═══ Data for this exercise ═══

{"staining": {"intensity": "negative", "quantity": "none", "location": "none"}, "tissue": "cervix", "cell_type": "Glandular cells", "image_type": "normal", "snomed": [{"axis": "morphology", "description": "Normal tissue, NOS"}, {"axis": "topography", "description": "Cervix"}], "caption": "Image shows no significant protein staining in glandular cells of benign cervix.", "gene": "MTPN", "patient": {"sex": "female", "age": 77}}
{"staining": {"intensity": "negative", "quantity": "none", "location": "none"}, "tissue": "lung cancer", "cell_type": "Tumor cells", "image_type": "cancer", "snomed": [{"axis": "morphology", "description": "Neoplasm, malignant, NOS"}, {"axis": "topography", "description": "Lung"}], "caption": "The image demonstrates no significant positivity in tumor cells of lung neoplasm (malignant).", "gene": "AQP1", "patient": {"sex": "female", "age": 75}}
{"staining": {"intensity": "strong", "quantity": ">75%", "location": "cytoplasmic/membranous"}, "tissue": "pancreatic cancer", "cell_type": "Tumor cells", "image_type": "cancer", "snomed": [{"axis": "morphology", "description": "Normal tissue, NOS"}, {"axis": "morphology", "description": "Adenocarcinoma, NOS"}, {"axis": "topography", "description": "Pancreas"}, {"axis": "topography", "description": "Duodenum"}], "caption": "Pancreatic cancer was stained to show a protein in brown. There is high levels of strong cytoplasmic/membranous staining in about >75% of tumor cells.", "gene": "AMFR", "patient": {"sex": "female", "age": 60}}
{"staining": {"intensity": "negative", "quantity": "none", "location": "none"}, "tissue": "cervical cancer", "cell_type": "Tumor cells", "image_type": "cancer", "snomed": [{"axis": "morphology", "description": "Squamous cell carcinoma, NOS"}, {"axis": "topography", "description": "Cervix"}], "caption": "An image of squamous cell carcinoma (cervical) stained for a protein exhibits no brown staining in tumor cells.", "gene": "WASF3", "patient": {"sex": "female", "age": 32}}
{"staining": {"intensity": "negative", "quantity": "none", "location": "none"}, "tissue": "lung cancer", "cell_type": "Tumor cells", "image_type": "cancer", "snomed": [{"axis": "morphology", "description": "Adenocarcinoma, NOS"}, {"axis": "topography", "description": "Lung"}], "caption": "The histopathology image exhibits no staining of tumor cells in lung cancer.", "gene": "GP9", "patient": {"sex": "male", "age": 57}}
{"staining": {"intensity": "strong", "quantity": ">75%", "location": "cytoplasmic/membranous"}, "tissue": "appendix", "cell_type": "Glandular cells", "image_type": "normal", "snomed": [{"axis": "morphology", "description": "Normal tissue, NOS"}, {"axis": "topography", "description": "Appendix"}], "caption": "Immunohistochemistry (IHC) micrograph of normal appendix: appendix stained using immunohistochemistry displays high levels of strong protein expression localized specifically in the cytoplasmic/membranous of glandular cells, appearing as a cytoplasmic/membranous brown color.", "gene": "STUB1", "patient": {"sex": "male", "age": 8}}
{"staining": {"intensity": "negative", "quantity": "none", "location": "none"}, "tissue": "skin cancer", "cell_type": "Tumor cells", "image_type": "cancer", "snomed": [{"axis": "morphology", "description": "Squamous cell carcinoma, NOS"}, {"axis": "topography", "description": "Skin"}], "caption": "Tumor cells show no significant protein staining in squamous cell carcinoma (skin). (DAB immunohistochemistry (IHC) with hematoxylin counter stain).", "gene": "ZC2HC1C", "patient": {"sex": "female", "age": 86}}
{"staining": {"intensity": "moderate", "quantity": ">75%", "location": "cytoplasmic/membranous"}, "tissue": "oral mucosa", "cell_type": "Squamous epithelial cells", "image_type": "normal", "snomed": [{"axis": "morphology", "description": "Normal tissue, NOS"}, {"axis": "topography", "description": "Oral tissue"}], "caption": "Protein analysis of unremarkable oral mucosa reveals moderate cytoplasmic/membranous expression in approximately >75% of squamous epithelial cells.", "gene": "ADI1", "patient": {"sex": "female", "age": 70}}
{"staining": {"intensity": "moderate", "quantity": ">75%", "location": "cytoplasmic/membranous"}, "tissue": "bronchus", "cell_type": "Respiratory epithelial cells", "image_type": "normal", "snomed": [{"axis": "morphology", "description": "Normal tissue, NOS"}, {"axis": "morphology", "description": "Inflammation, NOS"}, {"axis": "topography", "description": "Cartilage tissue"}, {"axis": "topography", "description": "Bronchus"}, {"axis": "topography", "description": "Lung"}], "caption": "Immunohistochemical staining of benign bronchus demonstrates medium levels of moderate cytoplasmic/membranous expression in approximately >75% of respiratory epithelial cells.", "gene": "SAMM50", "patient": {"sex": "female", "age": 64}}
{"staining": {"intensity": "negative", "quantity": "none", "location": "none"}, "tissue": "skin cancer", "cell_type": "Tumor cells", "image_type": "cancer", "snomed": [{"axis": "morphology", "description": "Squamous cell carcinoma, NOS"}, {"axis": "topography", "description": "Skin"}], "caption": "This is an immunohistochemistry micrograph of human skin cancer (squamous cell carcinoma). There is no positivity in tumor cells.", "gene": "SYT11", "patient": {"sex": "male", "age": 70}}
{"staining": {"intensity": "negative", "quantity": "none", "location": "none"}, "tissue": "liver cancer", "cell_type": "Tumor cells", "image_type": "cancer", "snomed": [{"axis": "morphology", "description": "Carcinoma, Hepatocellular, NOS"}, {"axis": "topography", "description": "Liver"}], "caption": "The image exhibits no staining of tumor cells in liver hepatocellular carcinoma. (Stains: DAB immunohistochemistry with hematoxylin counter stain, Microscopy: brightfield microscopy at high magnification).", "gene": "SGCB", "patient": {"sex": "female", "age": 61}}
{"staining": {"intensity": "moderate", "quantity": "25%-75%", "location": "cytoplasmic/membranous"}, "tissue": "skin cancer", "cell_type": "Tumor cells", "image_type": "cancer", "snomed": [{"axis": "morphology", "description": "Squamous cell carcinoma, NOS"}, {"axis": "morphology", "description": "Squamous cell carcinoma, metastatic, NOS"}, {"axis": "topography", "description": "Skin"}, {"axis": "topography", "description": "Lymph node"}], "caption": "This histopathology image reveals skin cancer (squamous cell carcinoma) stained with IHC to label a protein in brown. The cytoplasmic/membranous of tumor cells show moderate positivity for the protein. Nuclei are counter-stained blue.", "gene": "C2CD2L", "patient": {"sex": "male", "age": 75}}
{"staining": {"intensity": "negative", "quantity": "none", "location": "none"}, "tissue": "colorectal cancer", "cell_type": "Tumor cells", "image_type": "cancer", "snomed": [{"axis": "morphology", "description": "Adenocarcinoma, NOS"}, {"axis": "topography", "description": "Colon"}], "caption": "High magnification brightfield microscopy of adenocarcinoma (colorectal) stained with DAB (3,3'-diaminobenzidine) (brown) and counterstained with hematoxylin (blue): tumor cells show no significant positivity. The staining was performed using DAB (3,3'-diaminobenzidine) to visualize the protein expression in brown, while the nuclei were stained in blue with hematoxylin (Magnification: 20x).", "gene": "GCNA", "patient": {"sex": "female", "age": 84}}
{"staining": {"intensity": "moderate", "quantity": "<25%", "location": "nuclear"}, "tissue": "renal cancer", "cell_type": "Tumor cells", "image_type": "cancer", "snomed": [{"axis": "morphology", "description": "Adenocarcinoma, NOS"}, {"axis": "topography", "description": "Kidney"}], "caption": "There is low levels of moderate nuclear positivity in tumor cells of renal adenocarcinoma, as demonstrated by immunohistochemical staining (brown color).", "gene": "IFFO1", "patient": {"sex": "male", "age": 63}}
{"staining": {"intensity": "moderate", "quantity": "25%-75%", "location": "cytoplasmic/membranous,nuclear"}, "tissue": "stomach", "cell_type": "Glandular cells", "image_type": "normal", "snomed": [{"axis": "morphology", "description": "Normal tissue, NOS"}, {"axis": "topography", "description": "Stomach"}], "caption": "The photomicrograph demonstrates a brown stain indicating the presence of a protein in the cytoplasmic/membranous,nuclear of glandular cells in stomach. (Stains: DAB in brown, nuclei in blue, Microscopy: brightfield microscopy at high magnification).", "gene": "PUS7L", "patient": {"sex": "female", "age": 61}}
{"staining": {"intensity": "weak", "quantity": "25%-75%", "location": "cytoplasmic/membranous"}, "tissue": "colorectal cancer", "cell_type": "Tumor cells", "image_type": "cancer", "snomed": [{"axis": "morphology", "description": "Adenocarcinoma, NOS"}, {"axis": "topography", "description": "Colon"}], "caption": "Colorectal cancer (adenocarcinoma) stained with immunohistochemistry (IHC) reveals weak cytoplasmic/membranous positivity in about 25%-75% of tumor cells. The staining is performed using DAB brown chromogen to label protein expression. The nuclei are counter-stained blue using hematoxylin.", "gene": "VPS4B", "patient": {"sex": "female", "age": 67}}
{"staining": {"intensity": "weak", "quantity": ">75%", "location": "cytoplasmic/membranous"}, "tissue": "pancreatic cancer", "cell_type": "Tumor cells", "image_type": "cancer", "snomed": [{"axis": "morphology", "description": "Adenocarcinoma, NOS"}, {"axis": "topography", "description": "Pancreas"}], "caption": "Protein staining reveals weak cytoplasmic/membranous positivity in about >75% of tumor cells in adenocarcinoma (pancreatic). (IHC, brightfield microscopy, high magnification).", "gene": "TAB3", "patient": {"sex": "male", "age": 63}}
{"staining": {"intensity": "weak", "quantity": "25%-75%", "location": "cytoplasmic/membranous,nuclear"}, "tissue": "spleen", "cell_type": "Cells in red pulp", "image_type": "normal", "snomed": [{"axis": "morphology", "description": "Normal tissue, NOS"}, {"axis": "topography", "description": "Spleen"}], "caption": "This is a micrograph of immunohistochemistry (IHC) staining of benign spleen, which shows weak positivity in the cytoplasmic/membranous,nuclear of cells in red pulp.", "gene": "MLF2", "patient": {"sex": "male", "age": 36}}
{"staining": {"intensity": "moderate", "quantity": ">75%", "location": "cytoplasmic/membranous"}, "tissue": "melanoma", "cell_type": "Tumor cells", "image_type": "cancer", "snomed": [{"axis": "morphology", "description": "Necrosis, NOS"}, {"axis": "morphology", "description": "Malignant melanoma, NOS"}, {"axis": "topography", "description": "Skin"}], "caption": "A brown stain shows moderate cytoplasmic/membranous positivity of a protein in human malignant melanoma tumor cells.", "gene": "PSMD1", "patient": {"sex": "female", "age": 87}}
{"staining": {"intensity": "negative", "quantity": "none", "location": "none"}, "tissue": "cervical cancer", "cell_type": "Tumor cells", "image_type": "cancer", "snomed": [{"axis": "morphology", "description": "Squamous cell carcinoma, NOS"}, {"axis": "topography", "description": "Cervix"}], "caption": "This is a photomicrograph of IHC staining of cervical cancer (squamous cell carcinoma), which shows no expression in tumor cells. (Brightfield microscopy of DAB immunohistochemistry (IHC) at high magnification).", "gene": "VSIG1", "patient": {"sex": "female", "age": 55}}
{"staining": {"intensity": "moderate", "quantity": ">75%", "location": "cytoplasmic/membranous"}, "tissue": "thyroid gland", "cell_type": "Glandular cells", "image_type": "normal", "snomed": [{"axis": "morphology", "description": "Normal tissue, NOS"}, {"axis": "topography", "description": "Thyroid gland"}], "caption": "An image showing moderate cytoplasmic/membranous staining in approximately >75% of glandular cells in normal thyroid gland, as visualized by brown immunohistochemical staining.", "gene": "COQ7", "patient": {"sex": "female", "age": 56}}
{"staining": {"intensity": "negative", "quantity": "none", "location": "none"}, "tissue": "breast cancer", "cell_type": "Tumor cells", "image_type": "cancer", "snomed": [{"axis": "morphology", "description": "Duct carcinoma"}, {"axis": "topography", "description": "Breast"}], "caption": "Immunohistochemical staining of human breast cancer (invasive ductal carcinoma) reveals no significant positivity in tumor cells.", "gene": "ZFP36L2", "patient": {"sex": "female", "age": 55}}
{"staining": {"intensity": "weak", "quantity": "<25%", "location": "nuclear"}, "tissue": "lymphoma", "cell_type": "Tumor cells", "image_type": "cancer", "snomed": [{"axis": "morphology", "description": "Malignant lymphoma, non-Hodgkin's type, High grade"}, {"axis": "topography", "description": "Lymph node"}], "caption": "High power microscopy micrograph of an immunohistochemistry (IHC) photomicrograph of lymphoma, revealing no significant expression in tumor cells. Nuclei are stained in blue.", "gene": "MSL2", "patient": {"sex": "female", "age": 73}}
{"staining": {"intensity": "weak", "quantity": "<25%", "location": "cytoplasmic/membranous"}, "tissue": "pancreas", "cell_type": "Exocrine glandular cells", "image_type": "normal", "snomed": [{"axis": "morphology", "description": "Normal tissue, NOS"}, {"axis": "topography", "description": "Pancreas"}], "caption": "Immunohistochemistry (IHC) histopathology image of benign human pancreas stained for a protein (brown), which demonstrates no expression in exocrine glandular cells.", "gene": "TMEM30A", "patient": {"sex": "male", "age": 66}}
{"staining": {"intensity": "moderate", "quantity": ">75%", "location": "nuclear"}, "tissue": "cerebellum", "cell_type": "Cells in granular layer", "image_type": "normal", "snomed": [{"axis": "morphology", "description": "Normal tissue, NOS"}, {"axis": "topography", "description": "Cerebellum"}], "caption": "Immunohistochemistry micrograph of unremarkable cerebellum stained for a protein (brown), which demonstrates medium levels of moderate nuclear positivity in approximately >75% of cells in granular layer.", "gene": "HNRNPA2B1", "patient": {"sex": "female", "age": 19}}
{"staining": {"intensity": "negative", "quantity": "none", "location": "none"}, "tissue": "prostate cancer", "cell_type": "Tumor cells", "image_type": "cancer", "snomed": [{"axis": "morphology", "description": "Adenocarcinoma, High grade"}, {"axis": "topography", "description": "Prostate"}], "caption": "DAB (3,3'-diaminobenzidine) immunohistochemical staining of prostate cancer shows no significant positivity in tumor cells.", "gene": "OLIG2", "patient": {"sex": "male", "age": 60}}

═══

Work item -
Only one stretch of the records above is wanted: the lines between the one holding "photomicrograph demonstrates a" and the one holding "cancer (adenocarcinoma) stained", inclusive, reproduced exactly.

Your response -
{"staining": {"intensity": "moderate", "quantity": "25%-75%", "location": "cytoplasmic/membranous,nuclear"}, "tissue": "stomach", "cell_type": "Glandular cells", "image_type": "normal", "snomed": [{"axis": "morphology", "description": "Normal tissue, NOS"}, {"axis": "topography", "description": "Stomach"}], "caption": "The photomicrograph demonstrates a brown stain indicating the presence of a protein in the cytoplasmic/membranous,nuclear of glandular cells in stomach. (Stains: DAB in brown, nuclei in blue, Microscopy: brightfield microscopy at high magnification).", "gene": "PUS7L", "patient": {"sex": "female", "age": 61}}
{"staining": {"intensity": "weak", "quantity": "25%-75%", "location": "cytoplasmic/membranous"}, "tissue": "colorectal cancer", "cell_type": "Tumor cells", "image_type": "cancer", "snomed": [{"axis": "morphology", "description": "Adenocarcinoma, NOS"}, {"axis": "topography", "description": "Colon"}], "caption": "Colorectal cancer (adenocarcinoma) stained with immunohistochemistry (IHC) reveals weak cytoplasmic/membranous positivity in about 25%-75% of tumor cells. The staining is performed using DAB brown chromogen to label protein expression. The nuclei are counter-stained blue using hematoxylin.", "gene": "VPS4B", "patient": {"sex": "female", "age": 67}}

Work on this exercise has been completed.